:: DATA TO USE

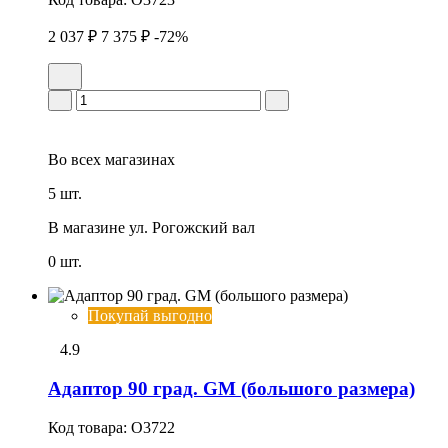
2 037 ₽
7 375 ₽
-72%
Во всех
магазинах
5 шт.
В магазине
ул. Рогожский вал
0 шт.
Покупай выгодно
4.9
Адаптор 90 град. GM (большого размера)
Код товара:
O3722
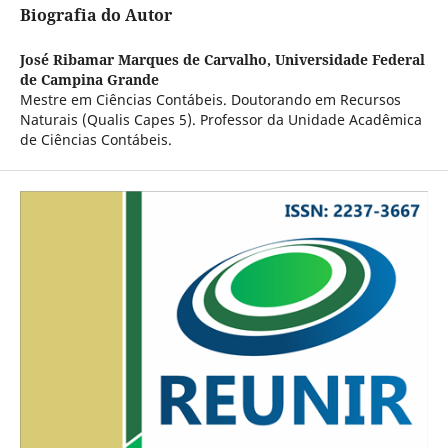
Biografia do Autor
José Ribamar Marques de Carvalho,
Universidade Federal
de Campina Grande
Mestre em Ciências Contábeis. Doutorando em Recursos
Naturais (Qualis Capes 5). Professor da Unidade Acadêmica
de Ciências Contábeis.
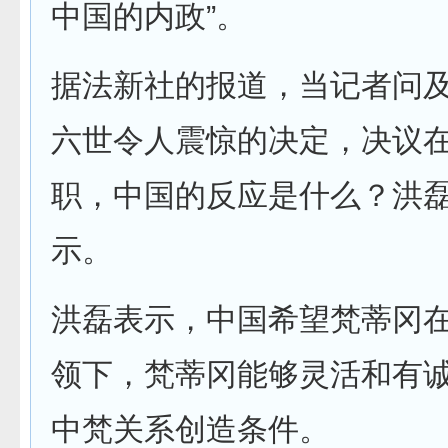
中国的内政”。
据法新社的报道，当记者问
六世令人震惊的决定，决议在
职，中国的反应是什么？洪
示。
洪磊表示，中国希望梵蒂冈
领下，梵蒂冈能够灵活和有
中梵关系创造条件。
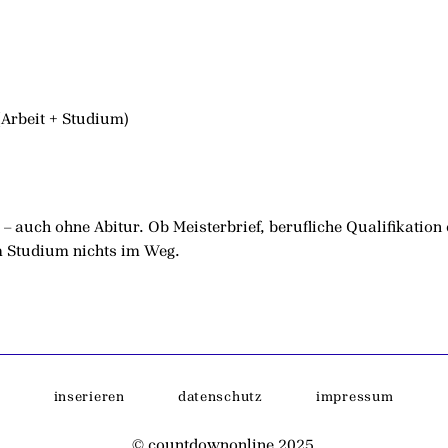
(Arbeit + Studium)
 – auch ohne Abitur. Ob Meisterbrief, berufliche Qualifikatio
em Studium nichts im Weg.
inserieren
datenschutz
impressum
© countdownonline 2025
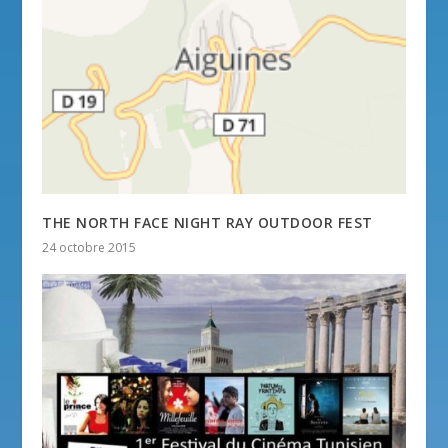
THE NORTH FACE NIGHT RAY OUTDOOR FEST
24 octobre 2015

::::
:: DATA TO USE

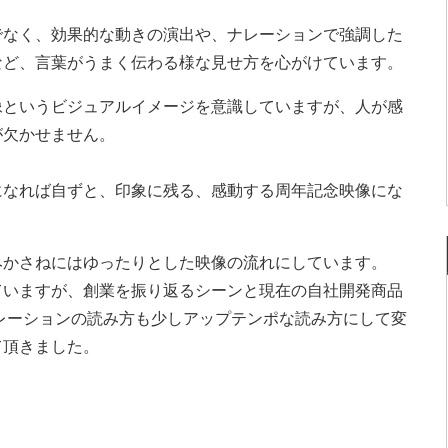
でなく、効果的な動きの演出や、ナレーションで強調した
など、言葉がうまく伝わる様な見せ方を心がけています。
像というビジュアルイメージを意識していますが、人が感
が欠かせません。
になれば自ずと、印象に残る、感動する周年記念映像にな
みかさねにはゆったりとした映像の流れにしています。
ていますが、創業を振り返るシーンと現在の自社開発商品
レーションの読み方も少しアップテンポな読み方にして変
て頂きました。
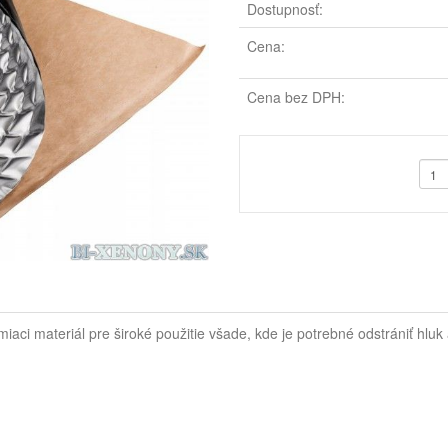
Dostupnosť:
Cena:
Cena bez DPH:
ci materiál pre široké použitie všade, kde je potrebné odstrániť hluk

::::

* INSTRUCTIONS TO FOLLOW
Pick out every line in the records above that contains the string "Ciências", and copy each of those lines.

* ANSWER BOX
Mestre em Ciências Contábeis. Doutorando em Recursos
de Ciências Contábeis.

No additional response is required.